3. Results and Discussion

The hardware components used for the training process consist of an Intel Xeon Gold 6140 2.3GHz CPU, 128GB RAM, and two Nvidia Tesla V100 SXM2 32GB graphics cards. Furthermore, Nvidia CUDA Toolkit 11.0 and cuDNN v8.0.3 are adopted to enable the high-performance computing capability of the GPU. Tensorflow and Keras, two widely used open-source software libraries for deep learning, are chosen in this work for network construction and subsequent learning tasks.
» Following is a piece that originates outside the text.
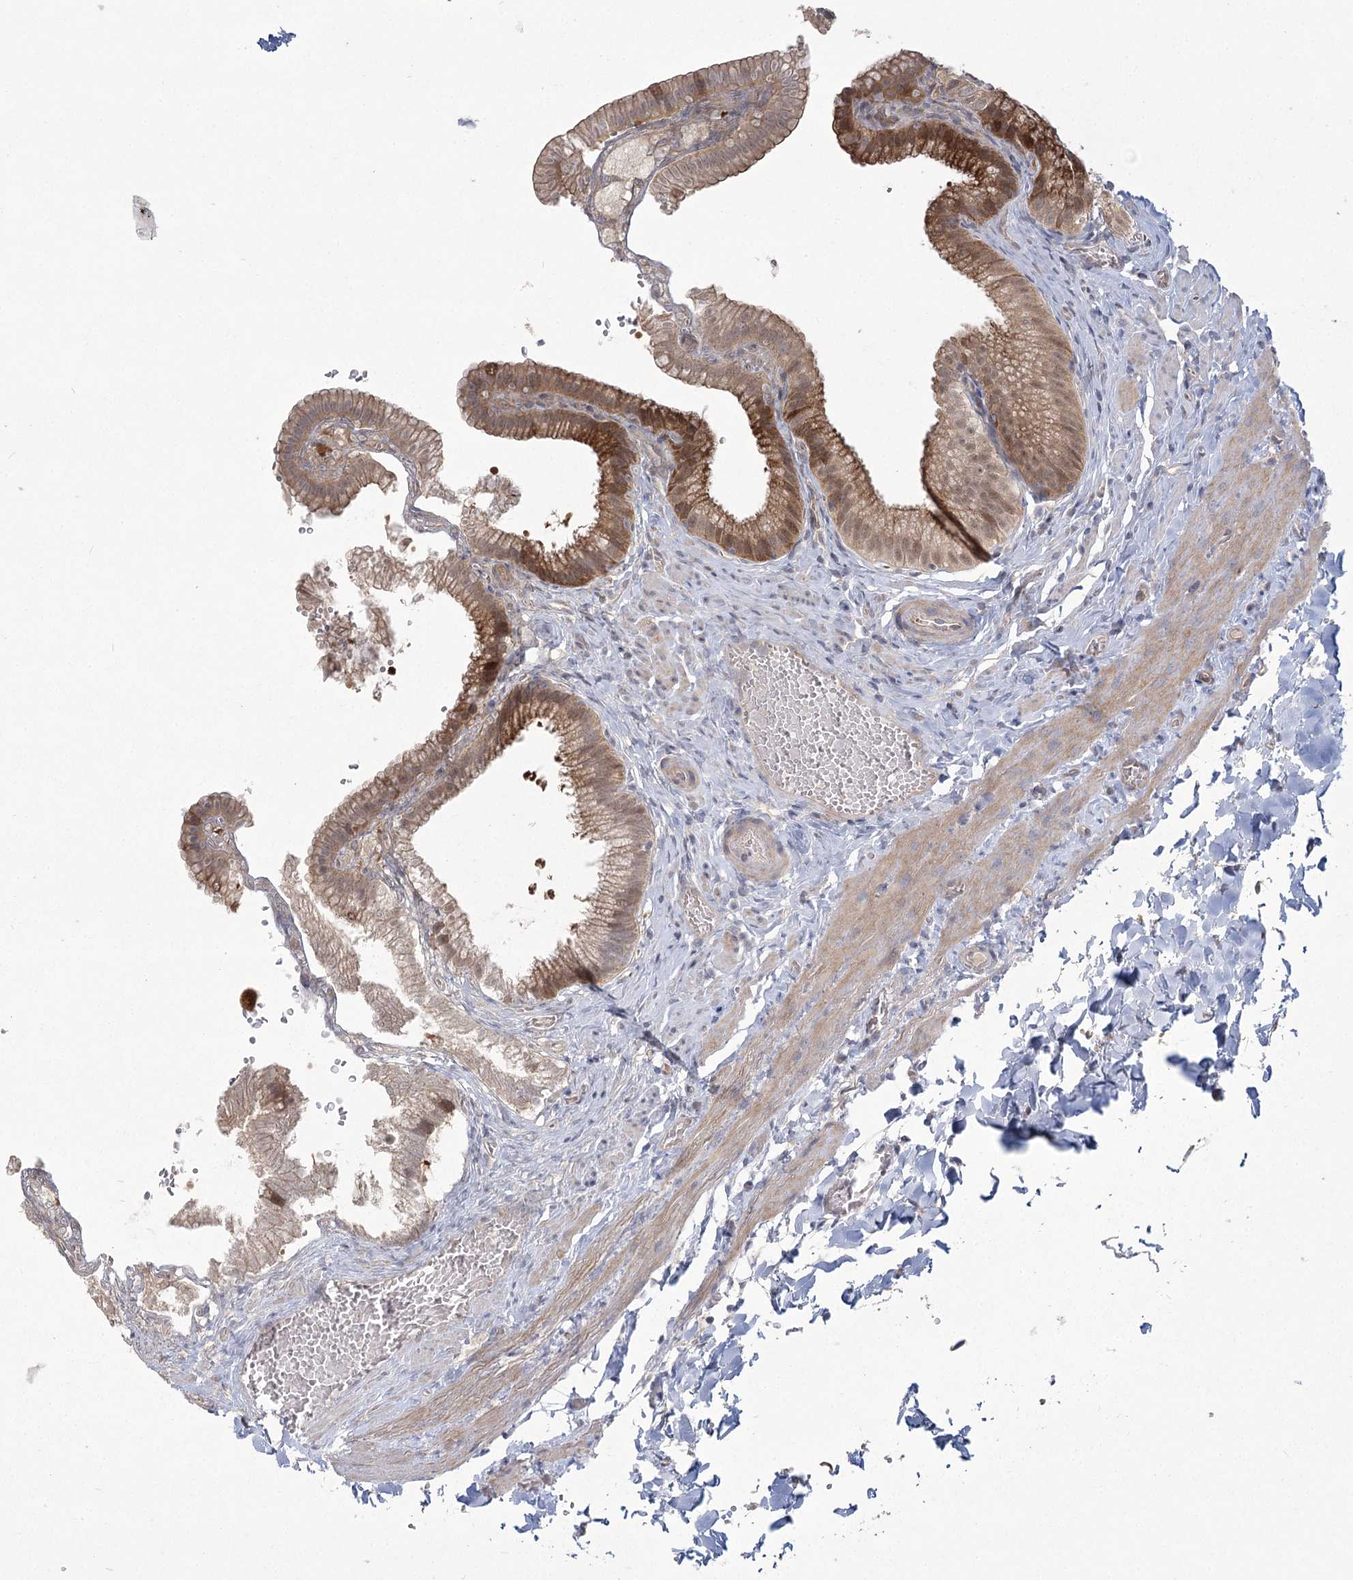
{"staining": {"intensity": "moderate", "quantity": "25%-75%", "location": "cytoplasmic/membranous"}, "tissue": "gallbladder", "cell_type": "Glandular cells", "image_type": "normal", "snomed": [{"axis": "morphology", "description": "Normal tissue, NOS"}, {"axis": "topography", "description": "Gallbladder"}], "caption": "Moderate cytoplasmic/membranous protein staining is seen in about 25%-75% of glandular cells in gallbladder.", "gene": "CAMTA1", "patient": {"sex": "male", "age": 38}}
The datasets are captured by an RVBUST RVC-X mini 3D camera that allows the capturing of the required fringe-pattern images and the use of user-defined functions to determine 3D shapes.

For reliable and efficient performance, both the model parameters and the hyperparameters that control the learning process are optimized during training. The network is trained through 300 epochs with a mini-batch size of 2. Adam optimization [45] with a step decay schedule is implemented to gradually reduce the initial learning rate (0.0001) after the first 150 epochs. A data augmentation scheme (e.g., whitening) is implemented to overcome the modulation overfitting problem. A few Keras built-in functions such as ModelCheckpoint and LambdaCallback are applied to monitor the training performance and save the model parameters that yield the best results.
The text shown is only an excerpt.